A similar impulse drives the international motion-picture industry, which might explain why Trainspotting has become one of the highest-grossing pictures in U.K. history even while it offers a brazenly nonjudgmental view of a junkie's day-to-day life. The film's chief source of controversy is its cheeky depiction of desperate addiction. The audience is offered a gleeful, fast-edit explanation of heroin's seductiveness, then pretty much left to finger its own culprits.

"The answer's in here," the tiny Hodge declares, poking his scrawny chest with a forefinger. "It's with the disappointment of people about their circumstances. That's a place the politicians are frightened to go. And it is a frightening, complicated place."

In the same breath, both men admit they've known individuals whose appetite for drugs defies simple sociopolitical explanation. Boyle characterizes them as "people whose imaginations are too big for their own good." Trainspotting overflows with such stubborn refugees from reality, and uncovers a Monty Pythonish laugh-potential in their sordid exploits. The film's narrator, Mark Renton (portrayed with tender conviction by Ewan MacGregor), stumbles through the action like an angel with a broken wing, struggling to maintain friendships and his habit while he flirts with a beautiful, obstinate prep-school student named Diane (Kelly MacDonald) who's fascinated with "the lifestyle." In keeping with the film's one-two punch of scabrous honesty and dizzying romanticism, the relationship is thrilling...but not nearly enough to bring Renton down from the horse.

First and foremost, however, Boyle and Hodge wanted to make a movie about economic outsiders, people whose triumphs and tragedies would happen without the "middle-class need" for pretense that marks so many polite celluloid discussions of dependency. The film's title refers to a mindless diversion that has obsessed a generation of unemployed U.K. males--hanging around the tracks to record the serial numbers of trains because, well, there's nothing better to do. A group of white-hot young Scottish actors was gathered to lie about with "careless brio" for Boyle's camera.
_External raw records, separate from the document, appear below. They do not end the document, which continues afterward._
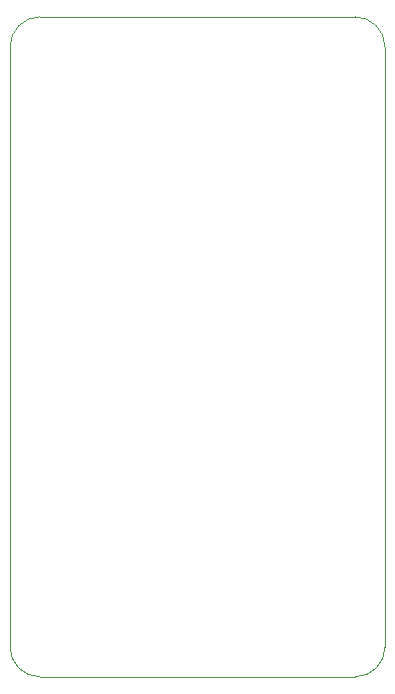
<source format=gm1>
%TF.GenerationSoftware,KiCad,Pcbnew,(6.0.8)*%
%TF.CreationDate,2022-11-07T13:32:54+08:00*%
%TF.ProjectId,remote,72656d6f-7465-42e6-9b69-6361645f7063,rev?*%
%TF.SameCoordinates,Original*%
%TF.FileFunction,Profile,NP*%
%FSLAX46Y46*%
G04 Gerber Fmt 4.6, Leading zero omitted, Abs format (unit mm)*
G04 Created by KiCad (PCBNEW (6.0.8)) date 2022-11-07 13:32:54*
%MOMM*%
%LPD*%
G01*
G04 APERTURE LIST*
%TA.AperFunction,Profile*%
%ADD10C,0.100000*%
%TD*%
G04 APERTURE END LIST*
D10*
X29210000Y-55880000D02*
G75*
G03*
X31750000Y-53340000I0J2540000D01*
G01*
X0Y-53340000D02*
G75*
G03*
X2540000Y-55880000I2540000J0D01*
G01*
X2540000Y0D02*
X29210000Y0D01*
X31750000Y-2540000D02*
X31750000Y-53340000D01*
X0Y-53340000D02*
X0Y-2540000D01*
X29210000Y-55880000D02*
X2540000Y-55880000D01*
X31750000Y-2540000D02*
G75*
G03*
X29210000Y0I-2540000J0D01*
G01*
X2540000Y0D02*
G75*
G03*
X0Y-2540000I0J-2540000D01*
G01*
M02*

</source>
"We sort of dispensed with rehearsals," Boyle confesses, "since we knew the actors we hired were good. They didn't need to go through theatrical demonstrations for us. Instead, we gathered everyone together for a couple weeks and showed them [mostly American] movies about outsiders--The Hustler with Paul Newman, A Clockwork Orange, The Exorcist, and Kathryn Bigelow's Near Dark."

Trainspotting boasts a braggart's blend of visual touches from all those flicks. Perhaps more than any of them, however, the movie tests audience expectations with its roller-coaster display of slapstick highs and gruesome lows. The film's seismic mood shifts--the most faithful remnant of Irvine Welsh's international best seller from 1993--are what made it so difficult to sell, although not in the way Boyle and Hodge imagined.

"We turned down bigger budgets," says Boyle, "because the companies that offered them wanted to change certain fundamental elements in the story, like the toilet-diving scene [a Hodge creation] and the baby's death [the moral center of the story]. The smallest budget we could work with would keep us happy and disappoint as few people as possible."

The backlash against Trainspotting has been relatively mild in the United Kingdom, but the media hype that's preceded the American debut of the film positions it as a cultural phenomenon to be targeted by election-year conservatives. Are the filmmakers nervous?

"It seems that the anti-drug messages in America have been delivered to make the messengers feel better about themselves," John Hodge says. "But they don't really address why a small percentage of the population become heroin addicts, and a lot more people are alcoholics. We wanted to make an irresponsible movie--one that entertains with the same power it disturbs. I hope we succeeded.